Wyoming-based cryptocurrency bank Custodia has filed a new petition asking for an en banc rehearing in the 10th Circuit Court of Appeals in its long-running legal battle with the Federal Reserve over access to master accounts.
Custodia Bank is asking the court to reconsider an October ruling that sided with the Federal Reserve and denied the bank access to core central bank payment services, in a fight that has become a benchmark for crypto banks’ entry into the U.S. payments system.
In a petition for en banc rehearing filed on Dec. 15, Custodia urged all of the court’s sitting judges, not just the original three-judge panel, to revisit the October decision that upheld the Fed’s authority to deny master accounts to state-chartered, federally regulated banks.
Custodia argued that the three-judge panel’s ruling improperly gave the Fed “unreviewable discretion” in the use of core payments infrastructure, undermined the authority of the nation’s banking industry and raised “serious constitutional questions” by delegating that power to officials who are not appointed as officials of the United States under Article II of the Constitution.

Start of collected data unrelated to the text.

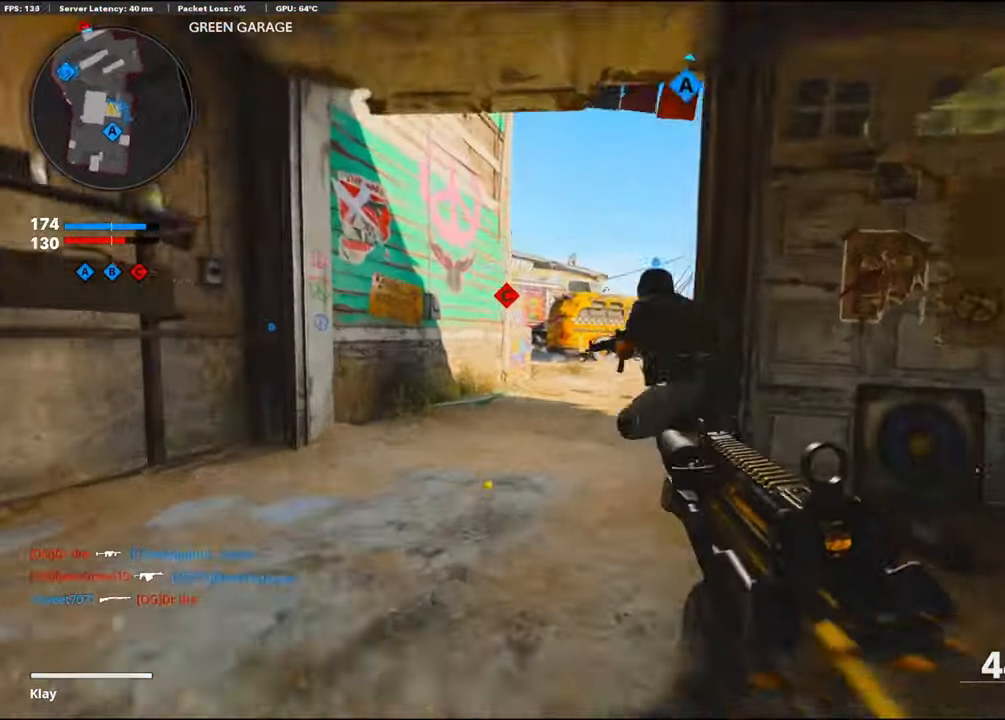
{"buttons": [], "left_stick": "up", "right_stick": "center", "events": [[17, "R3", "up"], [17, "right_stick", "center"], [100, "R3", "down"], [167, "L3", "down"], [217, "R3", "up"], [317, "left_stick", "up"], [350, "L3", "up"]]}
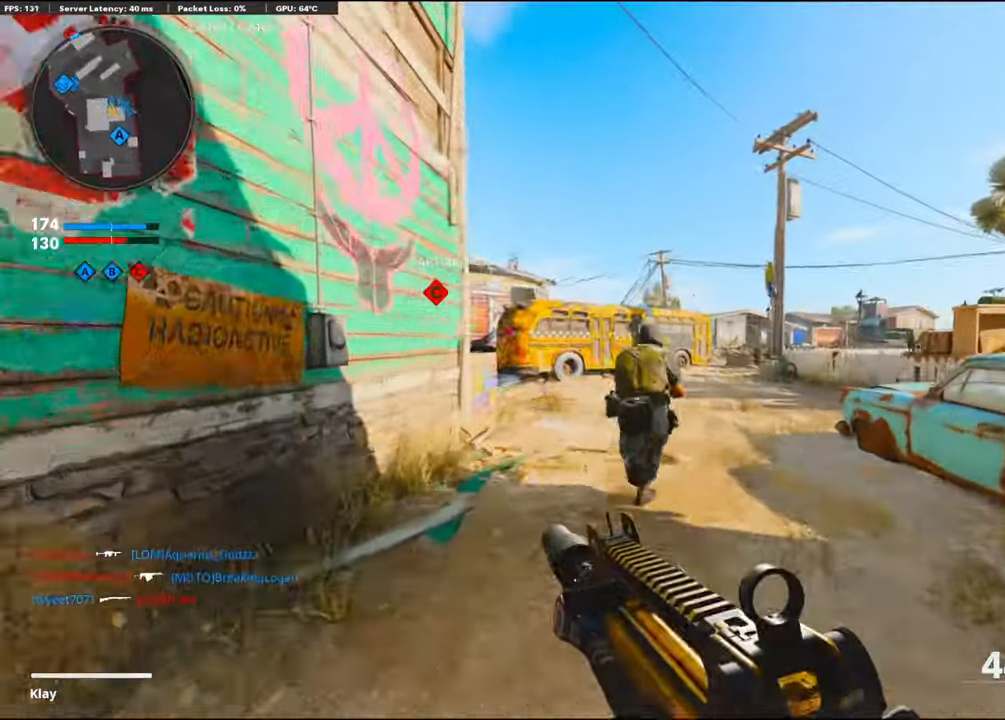
{"buttons": ["CROSS"], "left_stick": "up-right", "right_stick": "center", "events": [[267, "right_stick", "left"], [350, "CROSS", "down"], [483, "left_stick", "up-right"], [500, "right_stick", "center"]]}
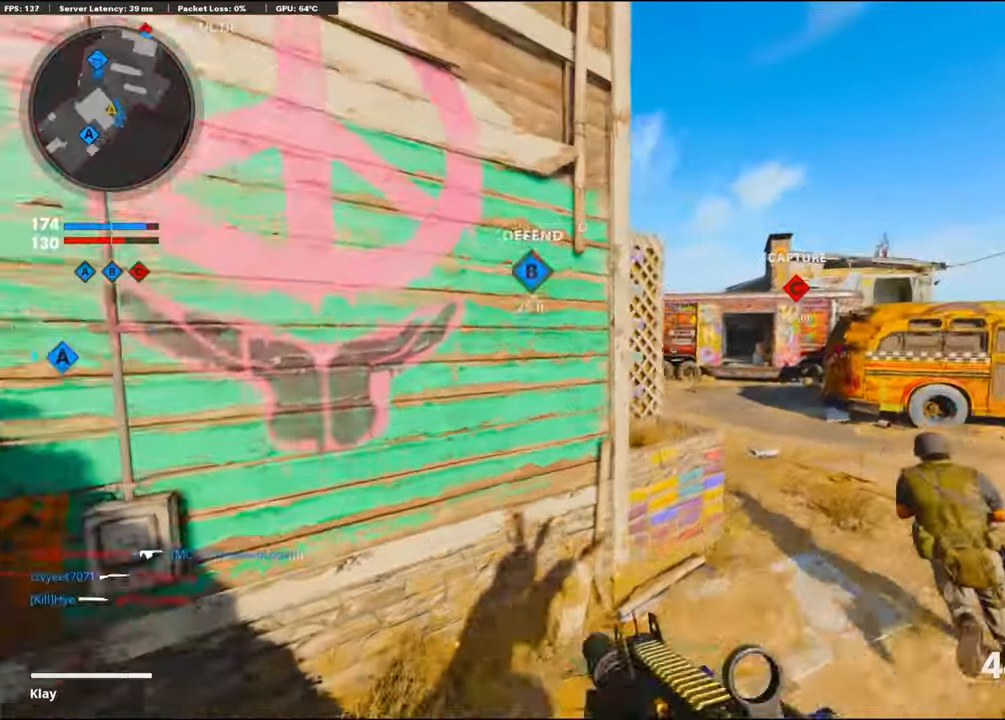
{"buttons": ["R3"], "left_stick": "right", "right_stick": "center", "events": [[66, "CROSS", "up"], [66, "R3", "down"], [133, "left_stick", "right"]]}
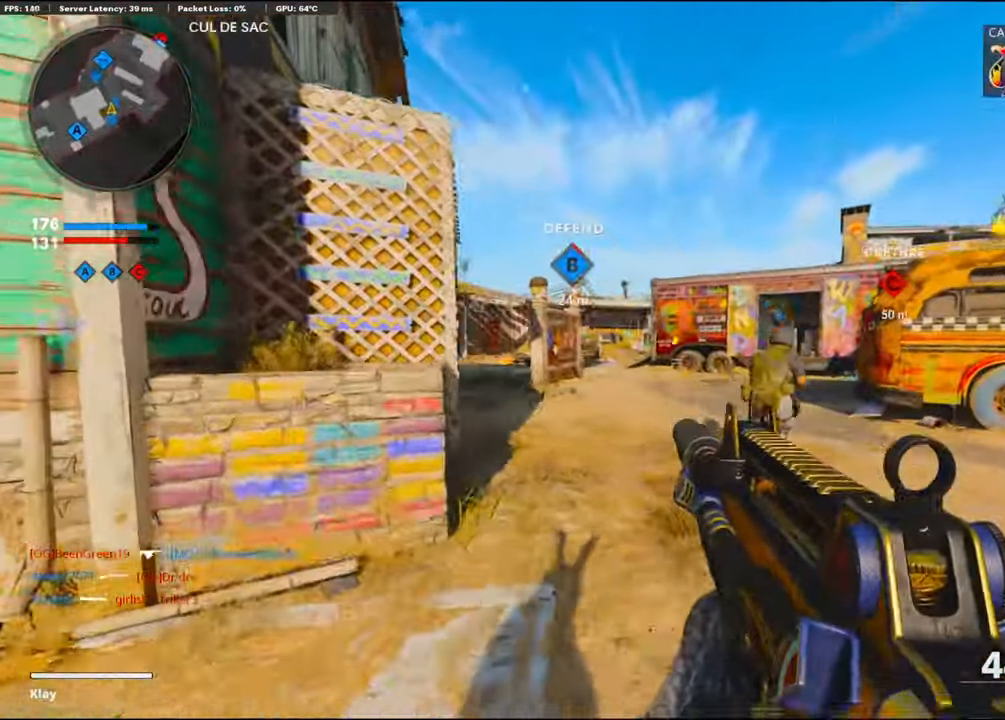
{"buttons": ["L3"], "left_stick": "up-right", "right_stick": "right", "events": [[83, "R3", "up"], [350, "left_stick", "up-right"], [383, "right_stick", "right"], [416, "L3", "down"]]}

The petition also argued that the panel misread the Currency Control Act, which states that qualified depository institutions “shall have access to” the services of the Federal Reserve. The bank argued that the ruling improperly translated this language into optional discretion, allowing regional Federal Reserve banks to effectively override state bank charters.
The October ruling marks another setback for Custodia, which has been suing to be excluded from the Fed’s payments infrastructure since it first sued the Fed in 2022. Whether the 10th Circuit will agree to rehear the case remains uncertain, but the petition ensures that the debate over cryptocurrency banks’ entry into the financial pipeline is far from over.